For many investors, investment properties can be a solid addition to your portfolio. Real estate investments are an alternative asset to the more standard stock and bond investments in most portfolios.
In many cases, an investment property can provide an income stream, a hedge against inflation and overall portfolio diversification. Investing in property is different from other types of investments in that it is relatively illiquid, and you may have to obtain financing to make the investment.
If you're in the market to purchase an investment property, there are a few considerations you should keep in mind.
When purchasing real estate, it's often said that location is the main consideration—this is true with an investment property as well.
If you're looking into various types of rental units (an apartment building, a house, a condo unit(s) or others), make sure to look at the property’s location. How is the demand for housing in the area—is it an area where people want to live? There are many factors that can attract different types of people to the area; good schools can attract families, being close to a main business district in the city can be attractive for urban areas or it could be close in proximity to entertainment, shopping, dining, etc., which is desirable for another subset of people.
You'll want to fully understand the pros and cons of a property’s location prior to investing as this can have a big impact, not only on your ability to find tenants but also on the future value of the property if and when you'd like to sell.
Management and Ownership Issues
Before buying an investment property, make sure you're on top of the various issues connected with managing and owning the property.
Especially in the case of a property that will be rented to tenants, the property has to be managed. It will need to be maintained and new tenants will need to be found if a tenant decides to move out after the end of their lease. As a landlord, you need to ask yourself if you are willing and able to fix broken toilets, mow the lawn and do other maintenance on the property. How about collecting rent and finding new tenants? If these aren't tasks you're particularly up for handling yourself, it may make sense to hire an outside property management firm.
If you're interested in going the property management route, the ongoing costs of hiring the firm, plus the ongoing costs of maintaining the property should be factored into your purchasing decision and how much you're willing to pay as an investor.
The costs of maintaining and managing the property should be a key part of the cash flow analysis you do as a part of making the decision as to whether or not to invest in the property. Other components of the cash flow analysis can include:
- What will the costs be, if any, to get the property ready to be able to rent? This can vary widely from property to property but can be a sizable outlay that will need to be made prior to earning any rental income.
- Will you be able to charge enough in rent to cover the costs of ownership such as taxes, mortgage payment, property management and others and still make an acceptable profit on the investment?
- An important part of this analysis is to ensure that you factor in all costs of purchasing and owning the property upfront to mitigate the impact of any potential negative financial surprises down the road.
When deciding whether to purchase an investment property, there are a number of investment-related issues to consider.
A key consideration is how the purchase of this investment property, and investment properties in general, fits with your overall investment strategy.

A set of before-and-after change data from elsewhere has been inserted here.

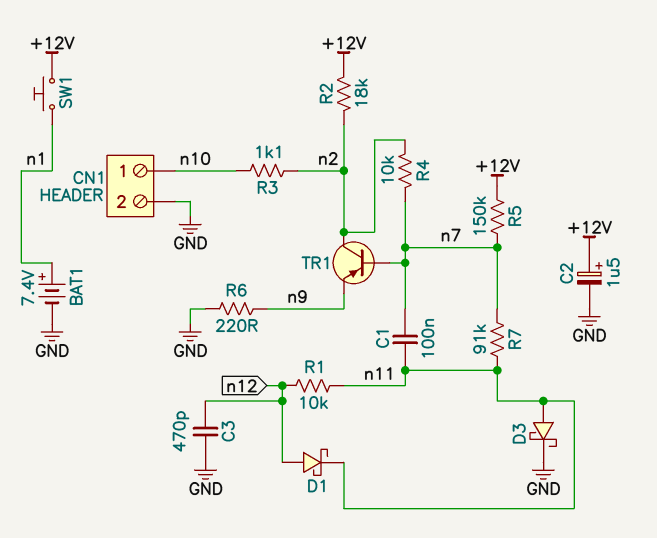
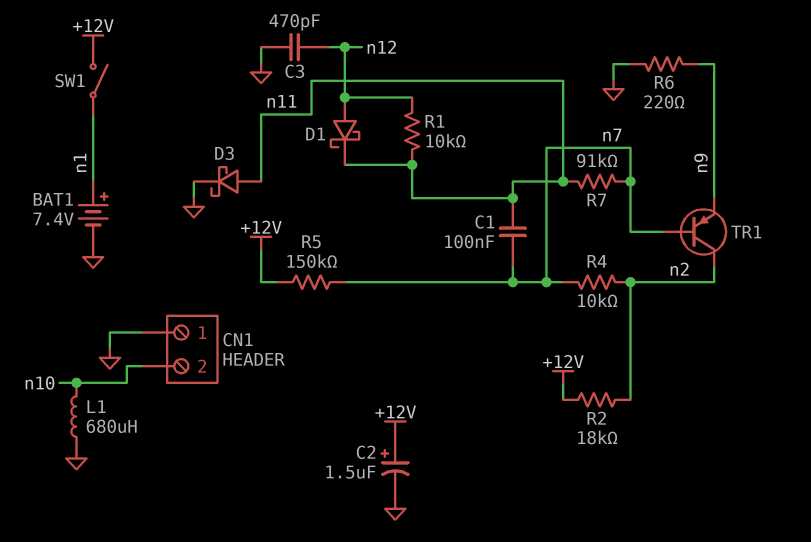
CN1 pin 1: n10 -> GND
CN1 pin 2: GND -> n10
L1: none -> 680uH (GND, n10)
R3: 1.1k (n2, n10) -> none
SW1: button (+12V, n1) -> switch (+12V, n1)

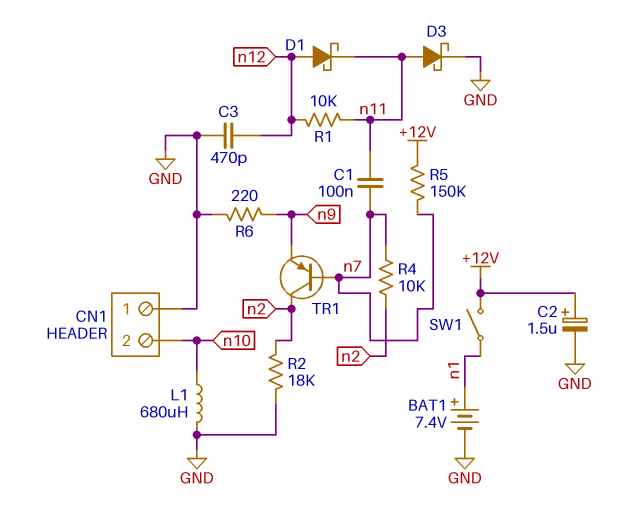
R2: 18k (+12V, n2) -> 18k (GND, n2)
R7: 91k (n7, n11) -> none

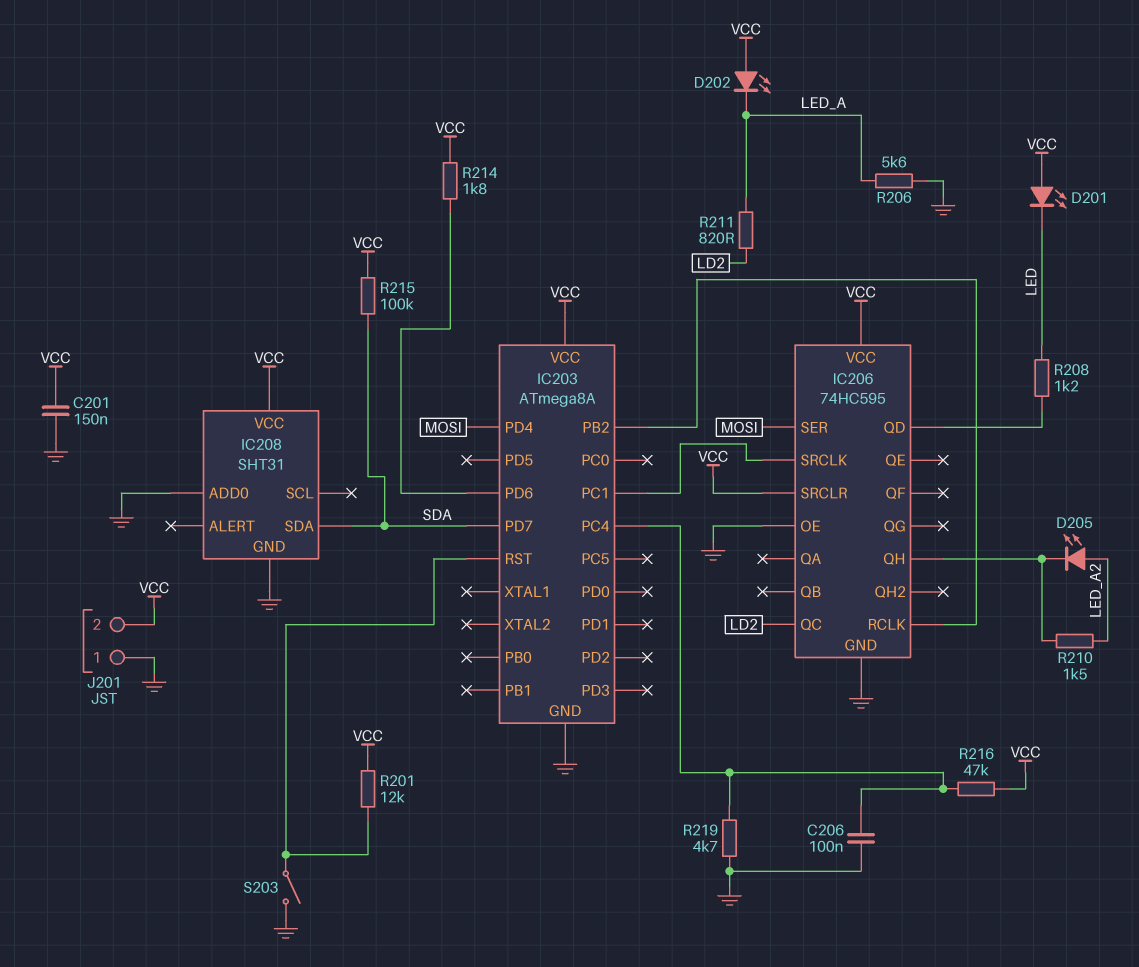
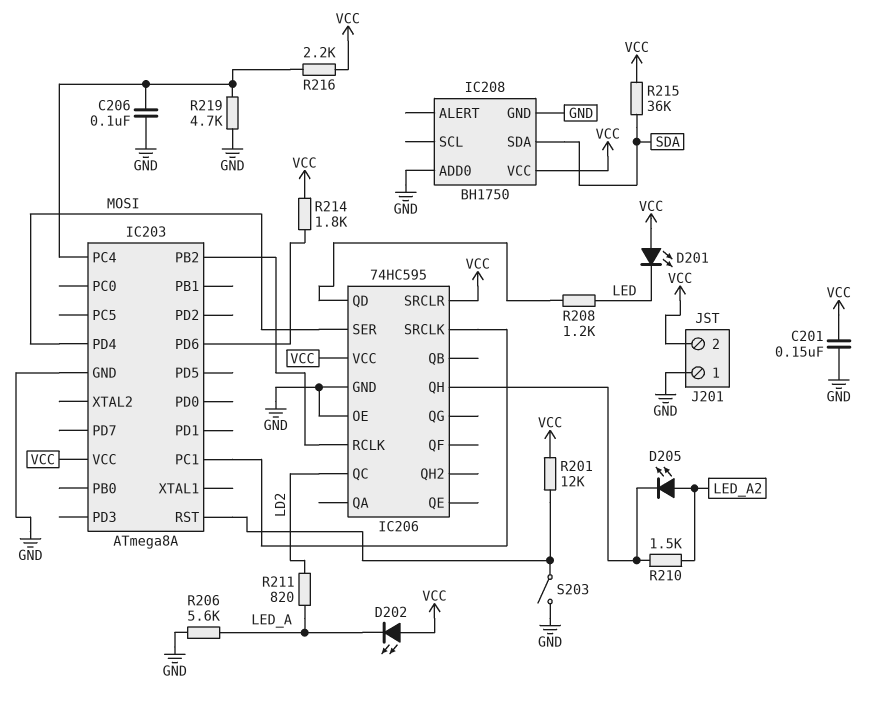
IC203 pin PD7: SDA -> none
IC208: SHT31 -> BH1750
R215: 100k (SDA, VCC) -> 36k (SDA, VCC)
R216: 47k (IC203/PC4, VCC) -> 2.2k (IC203/PC4, VCC)

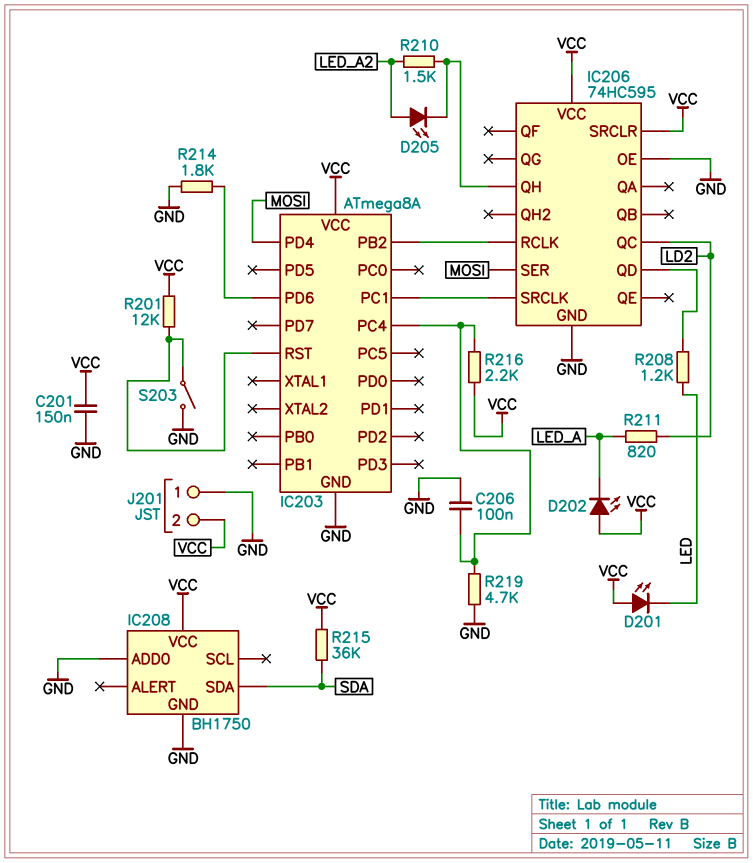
R206: 5.6k (GND, LED_A) -> none
R214: 1.8k (IC203/PD6, VCC) -> 1.8k (GND, IC203/PD6)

If you're considering the purchase of your first investment property, your goal might be to diversify away from more traditional holdings like stocks, bonds, mutual and ETFs.
If you already invest in real estate, you'll want to consider how this property might fit with their existing investment real estate holdings.
You should also be prepared with how you'll be purchasing the property. If you'll be financing the purchase, you'll need to look at your credit score and the impact that may have on your ability to obtain financing at a favorable interest rate, or at all. You should also determine how much cash you're able to come up with for a down payment on the loan. The level of the monthly mortgage payment can have a major impact on determining whether this investment is financially viable for you.
Real estate is a relatively illiquid investment. Unlike mutual funds, stocks or ETFs, there is not an organized secondary market for real estate where you'll be able to readily ascertain a price for the property and sell at any point that you might need to. You should determine how this aspect could impact your financial situation and if you're able to tie up cash in this investment for a period that might entail a number of years.
Potential Risk Factors
Like any other investment, you need to weigh the risks of owning an investment property and assess whether or not you can absorb these risks. Some of these include:
- The potential for future increases in property taxes. Municipalities will reassess property values on a regular basis and taxes can go up for any number of reasons.
- Vacancies that occur over time as tenants move on. Any time the property is vacant represents a loss of cash flow that might be needed to pay the mortgage and other expenses of owning the property. You'll need to be able to sustain this hit to your cash flow from the investment.
- The impact of a downturn in the economy. This could impact investment properties in a variety of ways. This might cause the number of vacancies in the area to skyrocket, potentially forcing you to drastically lower the rent in order to attract and retain tenants. Or worse, this might result in prolonged vacancies for the property.
Investment properties can represent a solid investment for many people. Like any investment you may be considering it's important that you do a thorough analysis prior to making the investment to help ensure that it is a successful one for you.